The Columbia women’s basketball team has shown an ability to cut deficits this season, even double-digit ones. But the Lions (0-5) have displayed that ability because they have often trailed their opponents during games. Columbia’s inconsistent scoring has proven costly, allowing teams to build leads that the Lions have never overcome completely.
In Columbia’s season opener against Long Island, the Lions went 19-for-58 from the field and 17-for-24 from the foul line. Four Columbia players scored in double figures, led by senior center Lauren Dwyer (17 points), but the Lions struggled to score consistently, and Long Island took advantage.
The Lions scored after 15 seconds of play, but they did not score again until 14:21 remained in the first half. During the elapsed time, Long Island racked up 10 points.
With 1:41 left in the first, the Blackbirds held a 30-23 lead. Columbia ended the half with a 6-0 run to trail 30-29 at the intermission, but the Lions could not maintain enough momentum in the second period, and ultimately suffered a 73-60 loss.
Against Fairleigh Dickinson, Columbia was 16-for-69 from the floor. The Lions went 7-for-36 from the field in the first half, meaning that they made just 19.4 percent of their shots. Fairleigh Dickinson held a 37-21 advantage at the intermission.
The Lions outscored the Knights by five points, 29-24, in the second half, but could not recover completely from their poor first-half showing.
After trailing St. John’s 33-18 at halftime, Columbia went on an 8-0 run in the second half, turning a 36-18 deficit into a 36-26 deficit. Again, however, a rally by the Lions neither gave them a lead nor extended one, and St. John’s ultimately achieved a 65-41 victory.
The story remained the same against Manhattan, as Columbia scored with 17:46 left in the first half but did not score again until 14:45 remained in the period. Later in the half, the Lions went through a seven-minute stretch without sinking a single field goal.
Columbia trailed the Jaspers by only four points at halftime but fell behind 56-40 with 6:05 left in the second half. The Lions responded with a 13-3 run, making the score 59-53 with 1:59 remaining, but could not close the gap entirely, and inevitably suffered a 65-56 defeat.

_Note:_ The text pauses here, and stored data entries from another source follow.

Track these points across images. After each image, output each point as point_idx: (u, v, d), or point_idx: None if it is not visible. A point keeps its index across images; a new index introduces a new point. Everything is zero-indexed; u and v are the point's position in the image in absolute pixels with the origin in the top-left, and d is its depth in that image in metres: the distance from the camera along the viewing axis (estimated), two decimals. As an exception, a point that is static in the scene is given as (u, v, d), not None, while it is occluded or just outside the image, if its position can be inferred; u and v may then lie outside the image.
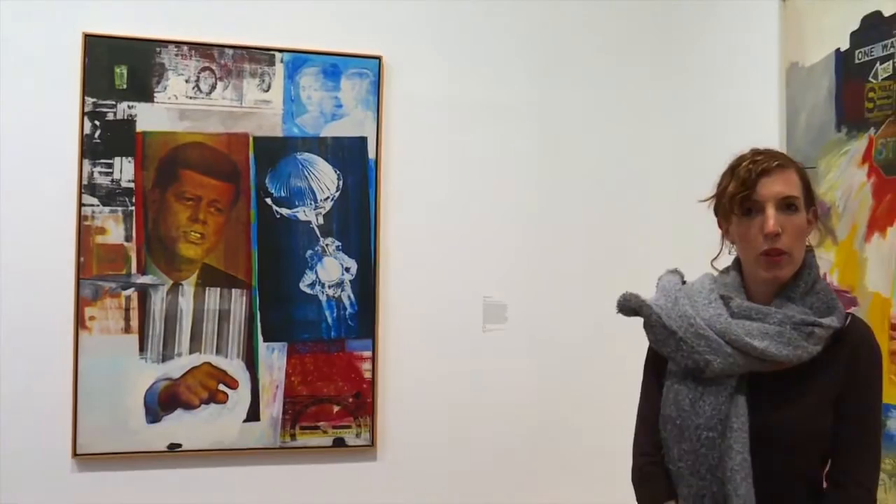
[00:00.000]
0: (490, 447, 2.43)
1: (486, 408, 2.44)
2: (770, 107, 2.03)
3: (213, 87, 2.26)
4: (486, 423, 2.43)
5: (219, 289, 2.26)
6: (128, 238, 2.19)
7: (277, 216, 2.30)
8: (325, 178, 2.34)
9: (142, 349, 2.20)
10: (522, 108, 2.50)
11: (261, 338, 2.28)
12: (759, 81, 2.08)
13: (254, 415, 2.27)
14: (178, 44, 2.23)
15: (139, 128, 2.20)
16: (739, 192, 1.18)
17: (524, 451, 2.45)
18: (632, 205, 2.57)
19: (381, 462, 2.37)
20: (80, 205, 2.16)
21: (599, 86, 2.55)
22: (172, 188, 2.23)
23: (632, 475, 1.32)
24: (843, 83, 1.80)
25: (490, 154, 2.47)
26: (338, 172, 2.35)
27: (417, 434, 2.39)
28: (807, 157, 1.88)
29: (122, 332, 2.18)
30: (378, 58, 2.36)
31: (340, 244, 2.35)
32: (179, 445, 2.21)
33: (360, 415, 2.35)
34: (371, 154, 2.36)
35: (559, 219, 2.52)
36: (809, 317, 1.19)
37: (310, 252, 2.33)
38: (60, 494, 2.13)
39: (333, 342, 2.33)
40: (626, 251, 2.52)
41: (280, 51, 2.30)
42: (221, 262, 2.26)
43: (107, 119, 2.18)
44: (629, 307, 1.28)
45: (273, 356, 2.29)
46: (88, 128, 2.17)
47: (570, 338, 2.49)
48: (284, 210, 2.31)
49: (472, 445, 2.42)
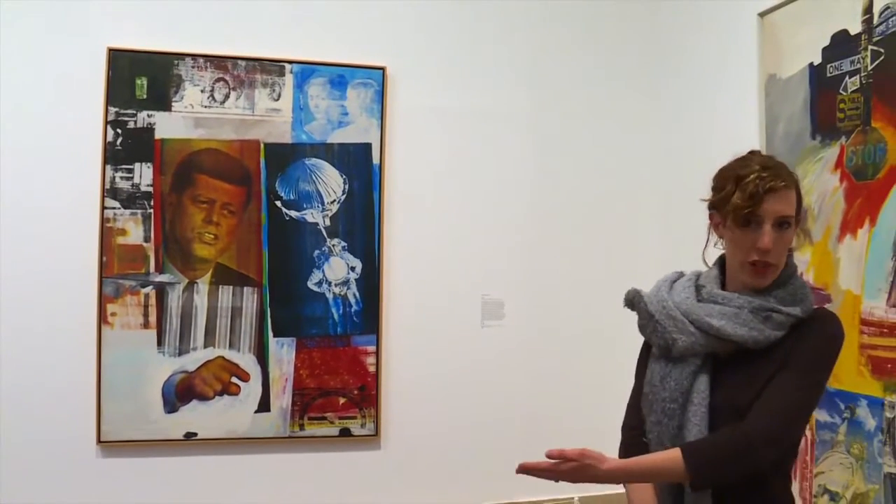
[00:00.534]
0: (487, 437, 2.50)
1: (484, 400, 2.51)
2: (750, 116, 2.10)
3: (227, 97, 2.34)
4: (484, 415, 2.51)
5: (231, 287, 2.33)
6: (146, 239, 2.28)
7: (287, 218, 2.38)
8: (332, 183, 2.41)
9: (160, 343, 2.28)
10: (518, 116, 2.58)
11: (271, 333, 2.35)
12: (740, 92, 2.16)
13: (265, 406, 2.35)
14: (195, 56, 2.31)
15: (158, 135, 2.29)
16: (745, 207, 1.20)
17: (520, 442, 2.50)
18: (621, 206, 2.65)
19: (385, 451, 2.44)
20: (103, 208, 2.25)
21: (589, 96, 2.64)
22: (188, 192, 2.31)
23: (619, 447, 1.41)
24: (817, 95, 1.87)
25: (487, 159, 2.54)
26: (344, 177, 2.42)
27: (419, 424, 2.47)
28: (785, 163, 1.98)
29: (142, 328, 2.27)
30: (382, 69, 2.44)
31: (346, 245, 2.42)
32: (195, 434, 2.30)
33: (365, 406, 2.42)
34: (375, 159, 2.44)
35: (553, 220, 2.60)
36: (769, 303, 1.23)
37: (317, 252, 2.40)
38: (86, 478, 2.22)
39: (339, 337, 2.41)
40: (616, 250, 2.60)
41: (289, 62, 2.38)
42: (234, 262, 2.34)
43: (128, 127, 2.27)
44: (629, 300, 1.37)
45: (283, 351, 2.36)
46: (111, 135, 2.26)
47: (564, 333, 2.56)
48: (293, 212, 2.39)
49: (471, 436, 2.50)
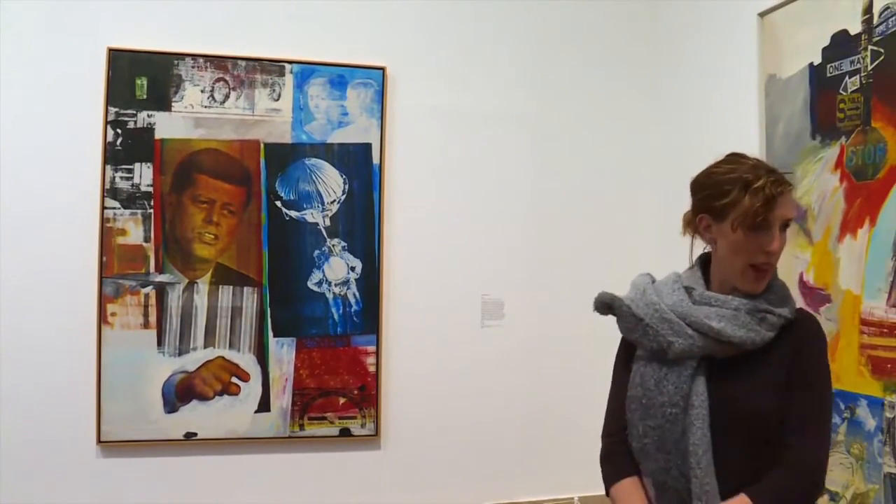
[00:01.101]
0: (487, 437, 2.51)
1: (484, 400, 2.51)
2: (750, 116, 2.10)
3: (227, 97, 2.34)
4: (484, 415, 2.51)
5: (231, 287, 2.34)
6: (146, 239, 2.28)
7: (287, 218, 2.38)
8: (332, 183, 2.42)
9: (160, 343, 2.28)
10: (517, 117, 2.58)
11: (271, 333, 2.36)
12: (740, 92, 2.16)
13: (265, 406, 2.35)
14: (195, 56, 2.31)
15: (158, 135, 2.29)
16: (761, 212, 1.21)
17: (519, 441, 2.53)
18: (621, 207, 2.65)
19: (385, 451, 2.44)
20: (103, 208, 2.25)
21: (590, 96, 2.64)
22: (188, 192, 2.31)
23: (599, 454, 1.41)
24: (817, 95, 1.87)
25: (487, 159, 2.55)
26: (344, 177, 2.42)
27: (419, 424, 2.47)
28: (785, 163, 1.96)
29: (142, 328, 2.27)
30: (382, 69, 2.44)
31: (346, 245, 2.42)
32: (195, 434, 2.30)
33: (365, 406, 2.43)
34: (375, 159, 2.44)
35: (552, 220, 2.60)
36: (763, 304, 1.26)
37: (317, 252, 2.40)
38: (86, 478, 2.22)
39: (339, 337, 2.41)
40: (615, 250, 2.60)
41: (289, 62, 2.38)
42: (234, 262, 2.34)
43: (128, 127, 2.27)
44: (603, 303, 1.37)
45: (283, 351, 2.37)
46: (111, 135, 2.26)
47: (564, 333, 2.56)
48: (293, 212, 2.39)
49: (471, 435, 2.50)
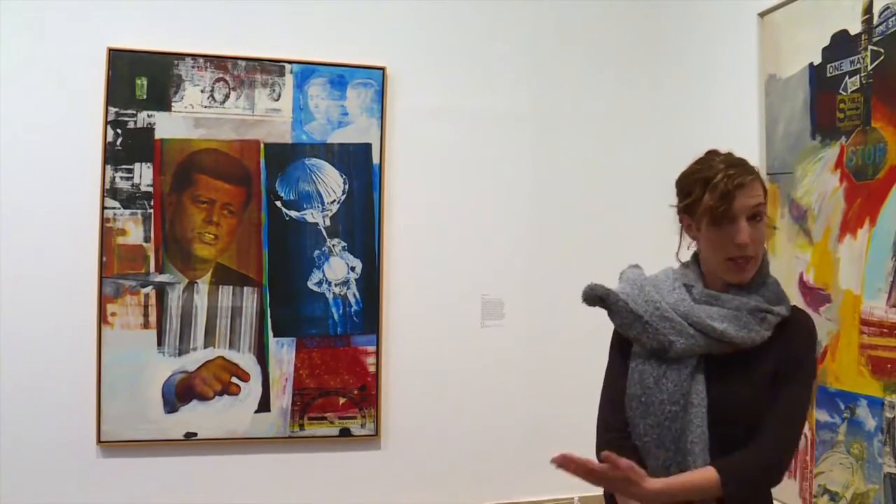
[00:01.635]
0: (487, 437, 2.51)
1: (484, 399, 2.52)
2: (750, 115, 2.10)
3: (227, 97, 2.35)
4: (484, 414, 2.52)
5: (231, 287, 2.34)
6: (147, 239, 2.28)
7: (287, 218, 2.38)
8: (332, 183, 2.42)
9: (160, 343, 2.28)
10: (517, 117, 2.58)
11: (271, 333, 2.36)
12: (740, 92, 2.16)
13: (265, 406, 2.35)
14: (195, 56, 2.32)
15: (158, 135, 2.29)
16: (719, 207, 1.21)
17: (519, 441, 2.53)
18: (621, 207, 2.65)
19: (385, 451, 2.45)
20: (103, 208, 2.25)
21: (589, 96, 2.64)
22: (188, 192, 2.32)
23: (597, 449, 1.36)
24: (817, 95, 1.87)
25: (487, 159, 2.55)
26: (344, 177, 2.42)
27: (419, 424, 2.47)
28: (784, 163, 1.98)
29: (142, 328, 2.27)
30: (382, 69, 2.44)
31: (346, 245, 2.42)
32: (195, 434, 2.30)
33: (365, 406, 2.43)
34: (375, 159, 2.44)
35: (552, 220, 2.60)
36: (763, 304, 1.26)
37: (317, 252, 2.41)
38: (86, 478, 2.23)
39: (339, 337, 2.41)
40: (615, 250, 2.51)
41: (289, 62, 2.38)
42: (234, 262, 2.35)
43: (128, 127, 2.27)
44: (594, 295, 1.35)
45: (283, 351, 2.37)
46: (111, 135, 2.26)
47: (564, 332, 2.56)
48: (293, 212, 2.39)
49: (470, 435, 2.50)
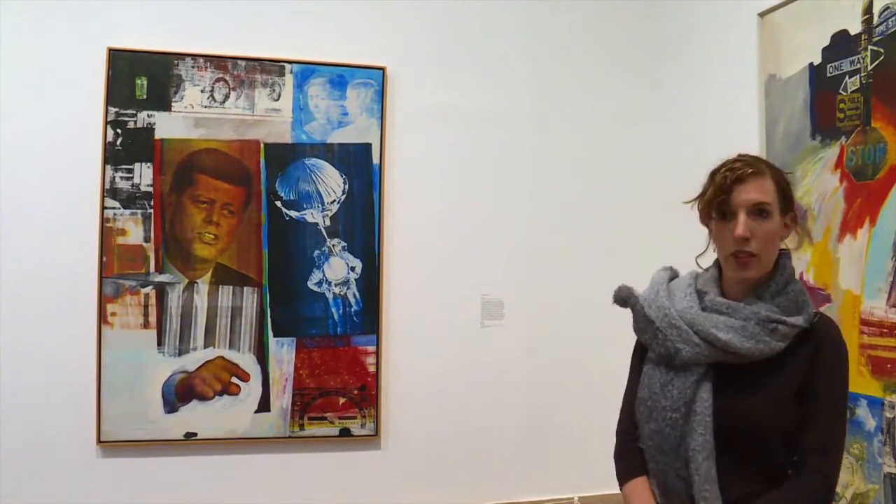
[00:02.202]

The loss to Manhattan was Columbia’s first by single digits this year, and the Lions built on that small success at San Diego. Columbia scored 87 points against the Toreros, shooting 48.2 percent from the field and 75 percent from the foul line. The Lions hit 27 of 56 field goals and sank 24 of 32 foul shots, helping five Columbia players on the path to double figures.
On most nights, 87 points would be enough for Columbia to win, but San Diego scored 91 points of its own, making 62.1 percent of its field goals and 56 percent of its free throws.
The Lions trailed by 16 points in the first half and faced a 51-41 deficit at halftime, but with 1:03 left in the second half, Kathleen Barry hit two free throws that got the Lions within two points of the Toreros.
Columbia fouled with 26 seconds left, and junior guard Dominique Conners made two foul shots to give San Diego a four-point lead. The Lions failed to score on their ensuing possession, as sophomore forward Tyler Simpson missed a jumper with 10 seconds left. By the time freshman guard Taylor Ward took—and missed—a trey at the buzzer, the outcome had been decided. San Diego achieved a 91-87 victory.
While Columbia did not complete its comeback against San Diego, the game represented a step in the right direction. The Lions showed just how powerful their offense can be, and they had their best chance at a win this year.
Columbia may not score 87 points in a single game again this season, and five Columbia players may not all score in double figures in the same contest, but if the team’s scoring remains consistent and balanced, the Lions could be in line for their first win as early as Thursday against Wagner.